Analyzer Optimizations

The original implementation of Skyline has worked for years, almost flawlessly it must be said. However the original implementation of Skyline was patterned and somewhat even hard coded to run in a very large and powerful setup in terms of the volume of metrics it was handling and the server specs it was running on.

This setup worked and ran OK on all metric volumes. However if Skyline was setup in a smaller environment with a few 1000 metrics, the CPU graphs and load_avg stats of your Skyline server suggested that Skyline did need a LOT of processing power. However this is no longer true.

This was due to one single line of code at the end of Analyzer module, which only slept if the runtime of an analysis was less than 5 seconds, undoubtedly resulted in a lot of Skyline implementations seeing constantly high CPU usage and load_avg when running Skyline. As this resulted in Analyzer running in say 19 seconds and then immediately spawning again and again, etc.

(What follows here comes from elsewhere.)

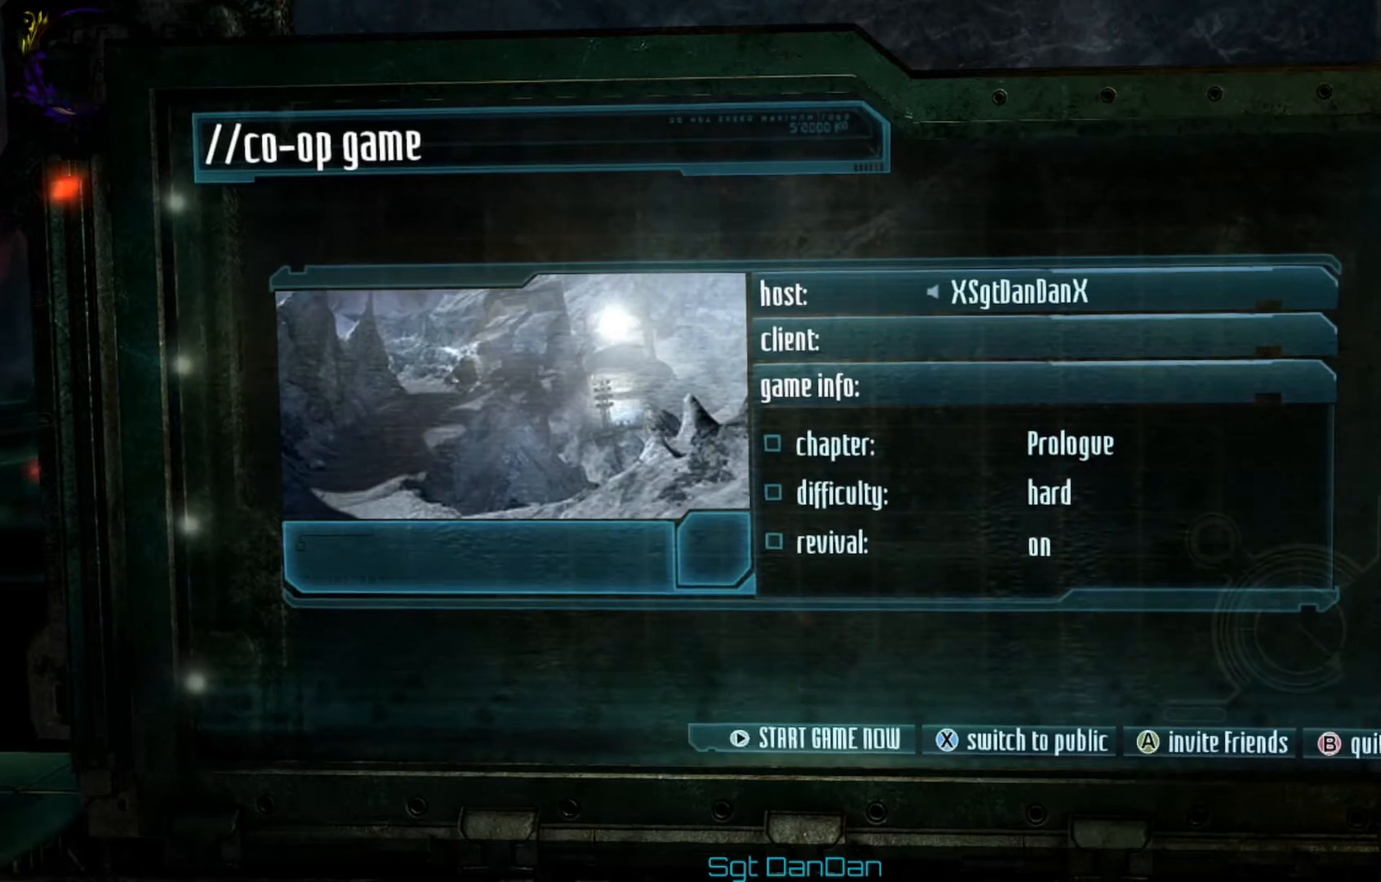
{"buttons": [], "left_stick": "center", "right_stick": "center", "events": [[167, "left_stick", "center"]]}
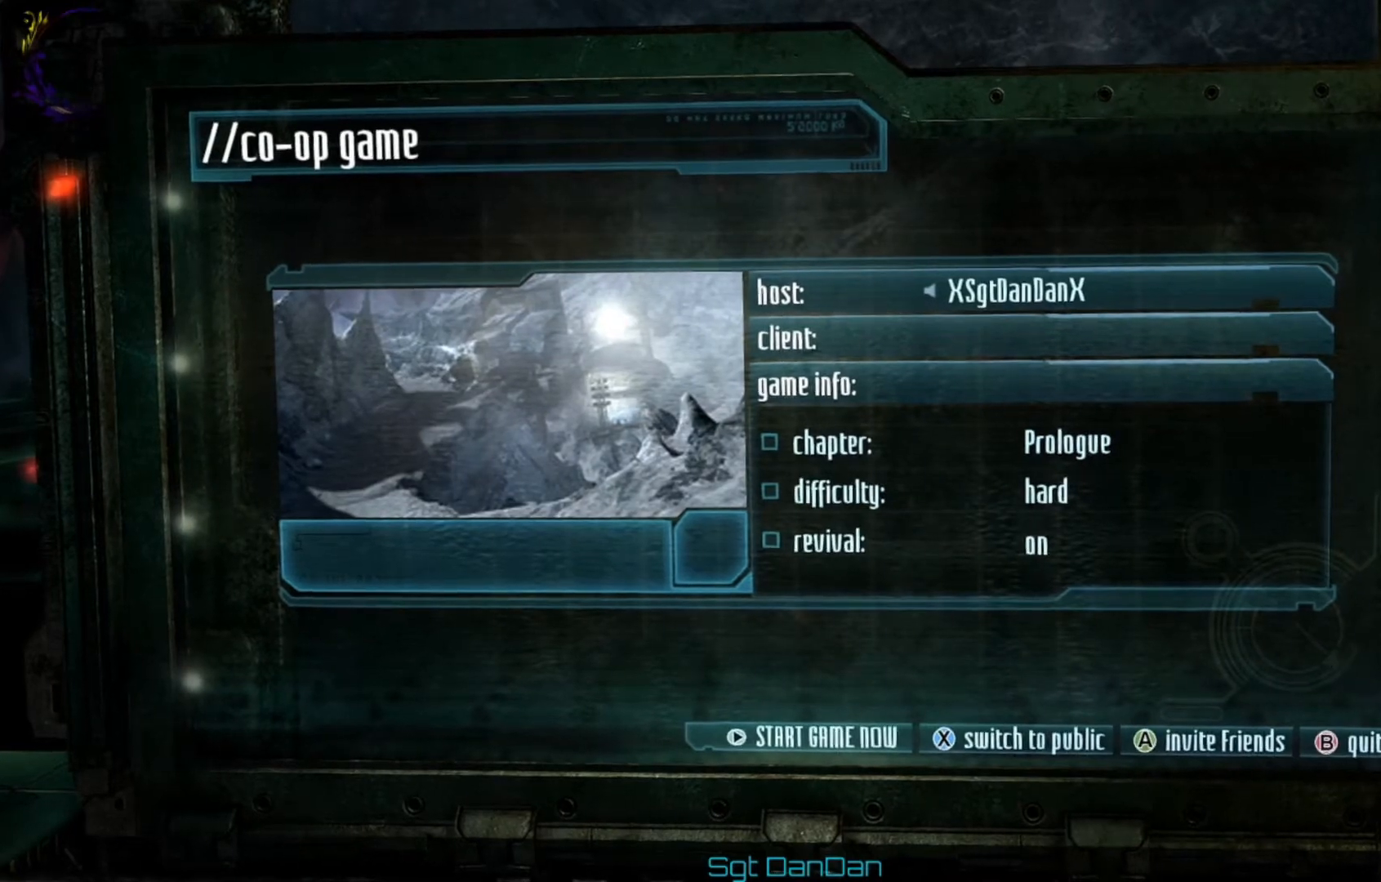
{"buttons": [], "left_stick": "center", "right_stick": "center", "events": []}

# Sleep if it went too fast
if time() - now < 5:'sleeping due to low run time...')

Number of Analyzer processors

A number of optimizations have changed the required number of processors to assign to settings.ANALYZER_PROCESSES, quite dramatically in some cases. Specifically in cases where the number of metrics being analyzed is not in the 10s of 1000s.

Python multiprocessing is not very efficient if it is not need, in fact the overall overhead of the spawned processes ends up greater than the overhead of processing with a single process. For example, if we have a few 1000 metrics and we have 4 processors assigned to Analyzer and the process duration is 19 seconds, in the original Analyzer we would have seen 4 CPUs running at 100% constantly (due to the above Sleep if it went to fast). Even if we leave to Sleep if went too fast in and we change to settings.ANALYZER_PROCESSES to 1, we will find that:

    1. we now see 1 CPU running at 100%

    1. our duration has probably increased to about 27 seconds

    1. we use a little more memory on the single process

When we optimize the sleep to match the environment with the settings.ANALYZER_OPTIMUM_RUN_DURATION of in this case say 60 instead of 5, we will find that:

    1. we now see 1 CPU running at a few percent, only spiking up for 27 seconds

When we further optimize and use the settings.RUN_OPTIMIZED_WORKFLOW we will find that:

    1. we now see 1 CPU running at a few percent, only spiking up for 14 seconds

    1. our duration has probably decreased to about 50%

See Optimizations results at the end of this page.

Analyzer work rate

The original Analyzer analyzed all timeseries against all algorithms which is the maximum possible work. In terms of the settings.CONSENSUS based model, this is not the most efficient work rate.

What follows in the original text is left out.